Weight Loss Almond Milk
Almond Milk wins for weight loss with fewer calories and more fiber. When trying to lose weight, choosing foods with fewer calories and more fiber helps you stay full longer without consuming excess energy. Almond Milk has 39 calories per serving with 0.5g of fiber, making it a solid option for anyone watching their calorie intake. That said, both foods can fit into a weight loss diet when portioned correctly.
Muscle Building Almond Milk
Almond Milk is the better choice for muscle building with 1.1g of protein per serving compared to 1.1g. Protein is the primary macronutrient responsible for muscle repair and growth. To maximize muscle protein synthesis, aim for 1.6 to 2.2 grams of protein per kilogram of body weight daily. Pairing your protein source with resistance training is essential for the best results. Both almond milk and almond milk can contribute to your daily protein target as part of a balanced diet.
Low-Carb / Keto Almond Milk
Almond Milk is more suitable for low-carb diets with only 1.5g of carbs per serving versus 1.5g. On a standard ketogenic diet, you aim for 20 to 50 grams of net carbs per day. Choosing the lower-carb option lets you stay within your carb budget while still enjoying the other nutritional benefits. Keep in mind that net carbs equal total carbs minus fiber, so a food with high fiber relative to its total carbs is even more keto-friendly.
Key Takeaways
Both almond milk and almond milk have their place in a healthy diet. Here is a quick summary to help you decide:
- ✓ Almond Milk has 39 calories, 1.1g protein, 1.5g carbs, and 2.9g fat per 1 cup (240ml).
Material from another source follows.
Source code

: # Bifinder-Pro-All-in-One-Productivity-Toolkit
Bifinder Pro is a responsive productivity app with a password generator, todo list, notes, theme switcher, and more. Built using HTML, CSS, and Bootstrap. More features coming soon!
- ✓ Almond Milk has 39 calories, 1.1g protein, 1.5g carbs, and 2.9g fat per 1 cup (240ml).
- ✓ For weight loss, almond milk has the edge.
- ✓ For muscle building, almond milk provides more protein.
- ✓ For low-carb diets, almond milk is the better pick.
The best food is the one that fits your personal goals, preferences, and overall meal plan. Use the Calory app to track both foods and see how they fit into your daily targets.